I am trying to subset data.
here's the link to sample data to play around with: https://drive.google.com/file/d/0BwIbultIWxeVOFdRaE81Nm9qc2s/view?usp=sharing
so in this data set, the last column has name "Type"
, which has 2 values: "normal."
and "back."
and let's say i am subsetting based on the "Type"
column:
test.data = read.csv(file = paste0(dd, '/data_example.csv'))
test.subdata1 = subset(test.data, test.data$Type == 'normal.')
test.subdata2 = test.data[test.data$Type == 'normal.',]
here, I'm subsetting using two most common methods:
by using
subset()
by directly filtering in the
[]
supposedly, the new subsetted data should only contain data that has Type ``"normal."
(there's a period behind the word)
and indeed, when i view the subset data table, there's only "normal."
ones present.
HOWEVER, the thing is, the "back."
class info is retained in my subsetted data, as shown in following output:
str(test.subdata1$Type)
# Factor w/ 2 levels "back.","normal.": 2 2 2 2 2 2 2 2 2 2 ...
str(test.subdata2$Type)
# Factor w/ 2 levels "back.","normal.": 2 2 2 2 2 2 2 2 2 2 ...

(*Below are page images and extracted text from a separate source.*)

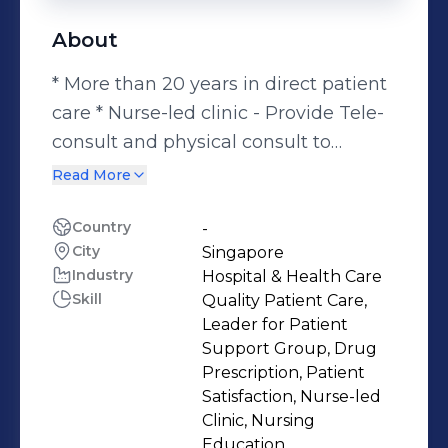
About
* More than 20 years in direct patient
care * Nurse-led clinic - Provide Tele-
consult and physical consult to
patients * Hospital-wide teaching and
Read More
coaching to nurses and doctors *
Research interests in supportive care
Country
-
City
Singapore
and survivorship of breast cancer
Industry
Hospital & Health Care
patients * MOH-Appointed APN lead
Skill
Quality Patient Care,
for APN internship * Lead various
Leader for Patient
patient support group activities at
Support Group, Drug
CGH
Prescription, Patient
Satisfaction, Nurse-led
Clinic, Nursing
Education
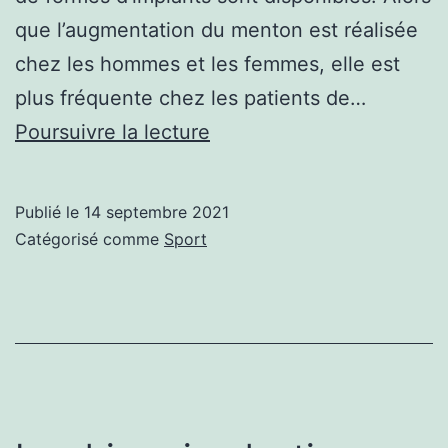
que l’augmentation du menton est réalisée
chez les hommes et les femmes, elle est
plus fréquente chez les patients de…
Les
Poursuivre la lecture
implants
du
Publié le
14 septembre 2021
menton
Catégorisé comme
Sport
sont-
ils
à
risque
si
l’on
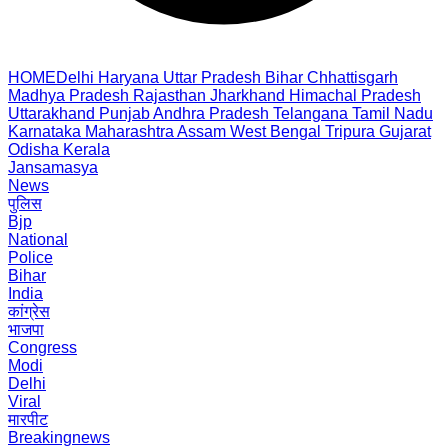
HOME
Delhi
Haryana
Uttar Pradesh
Bihar
Chhattisgarh
Madhya Pradesh
Rajasthan
Jharkhand
Himachal Pradesh
Uttarakhand
Punjab
Andhra Pradesh
Telangana
Tamil Nadu
Karnataka
Maharashtra
Assam
West Bengal
Tripura
Gujarat
Odisha
Kerala
Jansamasya
News
पुलिस
Bjp
National
Police
Bihar
India
कांग्रेस
भाजपा
Congress
Modi
Delhi
Viral
मारपीट
Breakingnews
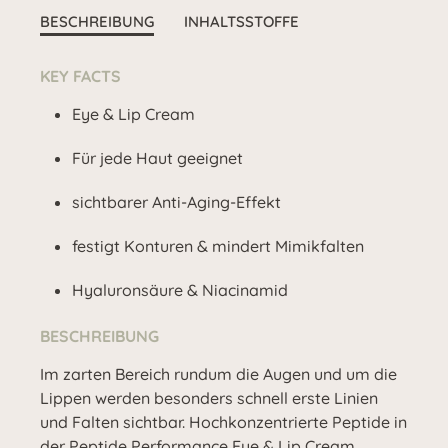
BESCHREIBUNG
INHALTSSTOFFE
KEY FACTS
Eye & Lip Cream
Für jede Haut geeignet
sichtbarer Anti-Aging-Effekt
festigt Konturen & mindert Mimikfalten
Hyaluronsäure & Niacinamid
BESCHREIBUNG
Im zarten Bereich rundum die Augen und um die
Lippen werden besonders schnell erste Linien
und Falten sichtbar. Hochkonzentrierte Peptide in
der Peptide Performance Eye & Lip Cream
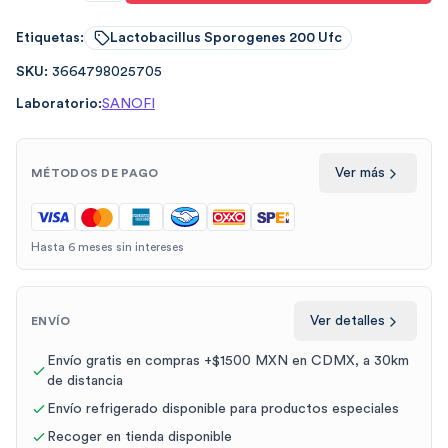
Etiquetas:
Lactobacillus Sporogenes 200 Ufc
SKU:
3664798025705
Laboratorio:
SANOFI
Ver más
MÉTODOS DE PAGO
Hasta 6 meses sin intereses
Ver detalles
ENVÍO
Envío gratis en compras +$1500 MXN en CDMX, a 30km
de distancia
Envío refrigerado disponible para productos especiales
Recoger en tienda disponible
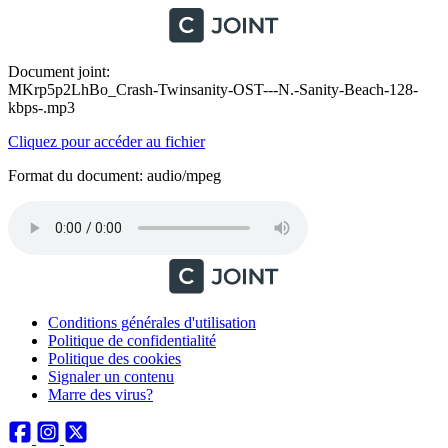
Document joint:
MKrp5p2LhBo_Crash-Twinsanity-OST---N.-Sanity-Beach-128-
kbps-.mp3
Cliquez pour accéder au fichier
Format du document: audio/mpeg
Conditions générales d'utilisation
Politique de confidentialité
Politique des cookies
Signaler un contenu
Marre des virus?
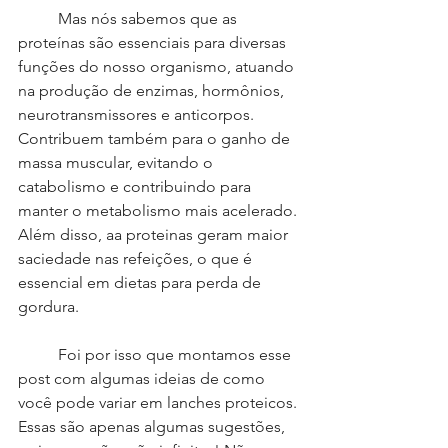
	Mas nós sabemos que as 
proteínas são essenciais para diversas 
funções do nosso organismo, atuando 
na produção de enzimas, hormônios, 
neurotransmissores e anticorpos. 
Contribuem também para o ganho de 
massa muscular, evitando o 
catabolismo e contribuindo para 
manter o metabolismo mais acelerado. 
Além disso, aa proteinas geram maior 
saciedade nas refeições, o que é 
essencial em dietas para perda de 
gordura.
	Foi por isso que montamos esse 
post com algumas ideias de como 
você pode variar em lanches proteicos. 
Essas são apenas algumas sugestões, 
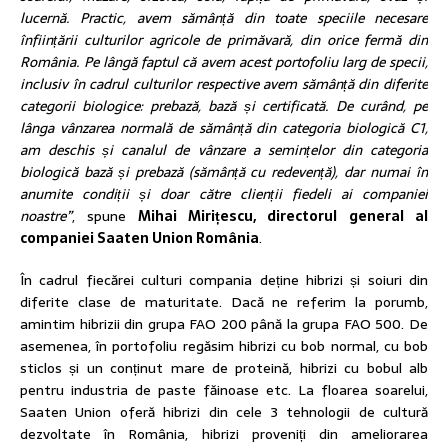
lucernă. Practic, avem sămânță din toate speciile necesare
înființării culturilor agricole de primăvară, din orice fermă din
România. Pe lângă faptul că avem acest portofoliu larg de specii,
inclusiv în cadrul culturilor respective avem sămânță din diferite
categorii biologice: prebază, bază și certificată. De curând, pe
lânga vânzarea normală de sămânță din categoria biologică C1,
am deschis și canalul de vânzare a semințelor din categoria
biologică bază și prebază (sămânță cu redevență), dar numai în
anumite condiții și doar către clienții fiedeli ai companiei
noastre”
, spune
Mihai Mirițescu, directorul general al
companiei Saaten Union România
.
În cadrul fiecărei culturi compania deține hibrizi și soiuri din
diferite clase de maturitate. Dacă ne referim la porumb,
amintim hibrizii din grupa FAO 200 până la grupa FAO 500. De
asemenea, în portofoliu regăsim hibrizi cu bob normal, cu bob
sticlos și un conținut mare de proteină, hibrizi cu bobul alb
pentru industria de paste făinoase etc. La floarea soarelui,
Saaten Union oferă hibrizi din cele 3 tehnologii de cultură
dezvoltate în România, hibrizi proveniți din ameliorarea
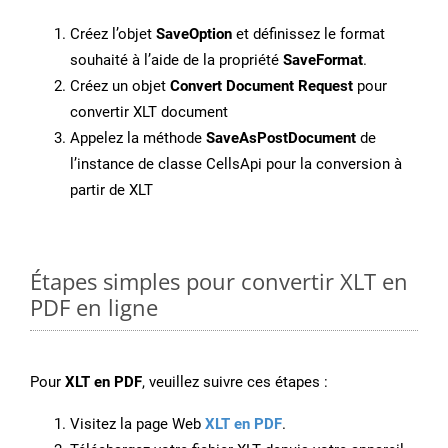
Créez l’objet
SaveOption
et définissez le format
souhaité à l’aide de la propriété
SaveFormat
.
Créez un objet
Convert Document Request
pour
convertir XLT document
Appelez la méthode
SaveAsPostDocument
de
l’instance de classe CellsApi pour la conversion à
partir de XLT
Étapes simples pour convertir XLT en
PDF en ligne
Pour
XLT en PDF
, veuillez suivre ces étapes :
Visitez la page Web
XLT en PDF
.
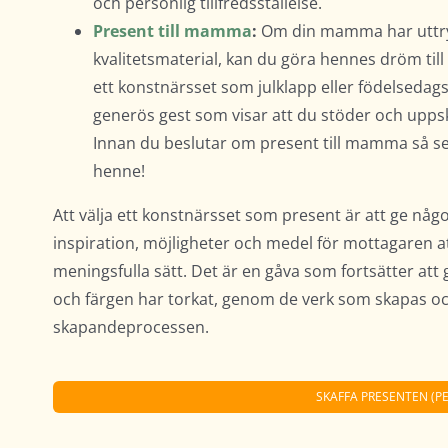
och personlig tillfredsställelse.
Present till mamma
:
Om din mamma har uttryc
kvalitetsmaterial, kan du göra hennes dröm ti
ett konstnärsset som julklapp eller födelseda
generös gest som visar att du stöder och upps
Innan du beslutar om present till mamma så se a
henne!
Att välja ett konstnärsset som present är att ge någo
inspiration, möjligheter och medel för mottagaren at
meningsfulla sätt. Det är en gåva som fortsätter att 
och färgen har torkat, genom de verk som skapas o
skapandeprocessen.
SKAFFA PRESENTEN (P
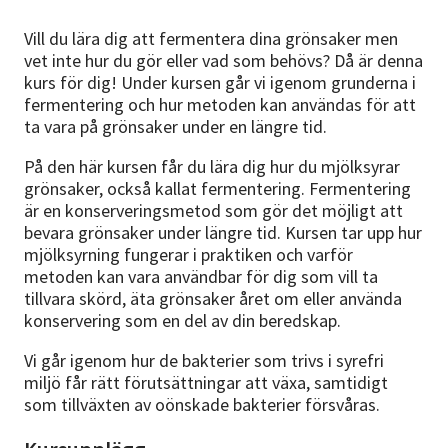
Vill du lära dig att fermentera dina grönsaker men
vet inte hur du gör eller vad som behövs? Då är denna
kurs för dig! Under kursen går vi igenom grunderna i
fermentering och hur metoden kan användas för att
ta vara på grönsaker under en längre tid.
På den här kursen får du lära dig hur du mjölksyrar
grönsaker, också kallat fermentering. Fermentering
är en konserveringsmetod som gör det möjligt att
bevara grönsaker under längre tid. Kursen tar upp hur
mjölksyrning fungerar i praktiken och varför
metoden kan vara användbar för dig som vill ta
tillvara skörd, äta grönsaker året om eller använda
konservering som en del av din beredskap.
Vi går igenom hur de bakterier som trivs i syrefri
miljö får rätt förutsättningar att växa, samtidigt
som tillväxten av oönskade bakterier försvåras.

so it does not matter which subsetting method i use, the complete information from the original data set will be retained in my subset data set.
my question is: HOW to get rid of the extra info from the original data set i do not want to retain in my subset data set?
meaning, how can i see only 1 factor level in my subset data and not 2 factor levels?